We must each resist the conforming forces trying to shape us

SHADES OF GREEN: Such an understanding is akin to the unconditional love of a parent that accepts a child for what it is

The prominent philosopher, religious thinker, political activist and educator from the 20th century, Martin Buber, was writing about the 18th century Hasidic rabbi, Zusya. Just before dying, Rabbi Zusya said, “In the coming world, they will not ask me, ‘Why were you not Moses?’ They will ask me, ‘Why were you not Zusya?’”

This is a theme repeated often in wisdom literature. It was prominent advice offered by the famous American mythologist, Joseph Campbell. When asked about mythology’s principal message to individual people, Campbell advised that a fulfilling life comes from “following your bliss.” By this he meant that mythological stories are guides to our inner integrity, to our sense of identity, to our own authentic character.

The 19th century American essayist, Ralph Waldo Emerson, had similar advice, warning us that “society is everywhere in conspiracy against the [individuality] of every one of its members.” To lead a life that is genuine and satisfying, we must each resist the conforming forces that want to shape us into something other than ourselves. Our task in life, he advised, is to find and to live our “sacred integrity”.

Susan Murphy explores this further in Minding the Earth, Mending the World: Zen and the Art of Planetary Crisis. “A truly lucky life,” she writes, “is not the cushioned one of undisturbed consumer dreaming; it’s the one that has no reason whatsoever to shrink from the crowning question of a lifetime: ‘Why were you not (insert your own name here)?’”

“Our culture,” Murphy adds, “seems haunted by the fugitive awareness of how far it falls short of daring any of us to inhabit who we really are and to live the life that follows from that. Yet this is all that has ever actually been asked of us, and the only thing that ever really satisfies a human heart.”

In the often bewildering conundrums of Zen teaching, Murphy writes that its only simple objective is to allow “a kind of healing crisis of mind and heart that will yield a genuinely liberating glimpse of who you are and what reality is, minus all opinions about it.”

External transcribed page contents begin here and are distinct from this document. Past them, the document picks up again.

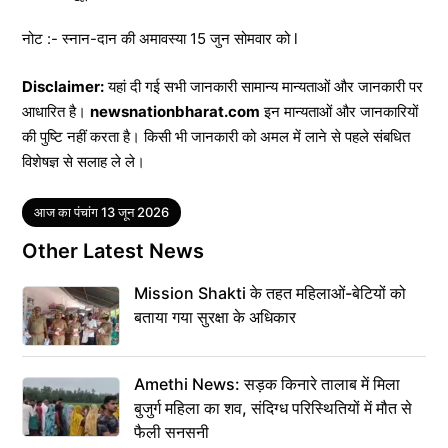
नोट :- स्नान-दान की अमावस्या 15 जुन सोमवार को l
Disclaimer:
यहां दी गई सभी जानकारी सामान्य मान्यताओं और जानकारी पर
आधारित है।
newsnationbharat.com
इन मान्यताओं और जानकारियों
की पुष्टि नहीं करता है। किसी भी जानकारी को अमल में लाने से पहले संबधित
विशेषज्ञ से सलाह ले ले।
Tags
आज का पंचांग 13 जून 2026
Other Latest News
Mission Shakti के तहत महिलाओं-बेटियों को
बताया गया सुरक्षा के अधिकार
Amethi News: सड़क किनारे तालाब में मिला
बुजुर्ग महिला का शव, संदिग्ध परिस्थितियों में मौत से
फैली सनसनी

So, what is this “reality” and what is it like to have no “opinions about it”? When the famous Zen poet Basho was asked for his advice to poets, he said, “Cultivate a mind to follow nature and return to nature.” In other words, the process of awareness that identifies who we are to ourselves is the same process that reveals reality, and is the same process that operates throughout nature. Just as we can have no opinion about our truly authentic selves — because we wholly accept who we are — we cannot have any justifiable opinion about anything. Things just are. Nature just is. Such an understanding is akin to the unconditional love of a parent that accepts a child for what it is and what it is becoming. All the elements in the universe have come together to make this single being, to create this unique moment, to culminate in only these circumstances.

This is the way Nature works. And it explains why we are so enchanted by wilderness that we attempt to protect it in parks and reserves. When nature is allowed to be itself, it feels pure, complete and exactly right, the way things are supposed to be when they are not being spoiled by our meddling — just as we are supposed to be when we are allowed to be ourselves.

The inside and the outside are intimately connected. It’s Murphy’s “truly lucky life” and Emerson’s “sacred integrity”. It’s Campbell’s “bliss” and Zusya being Zusya.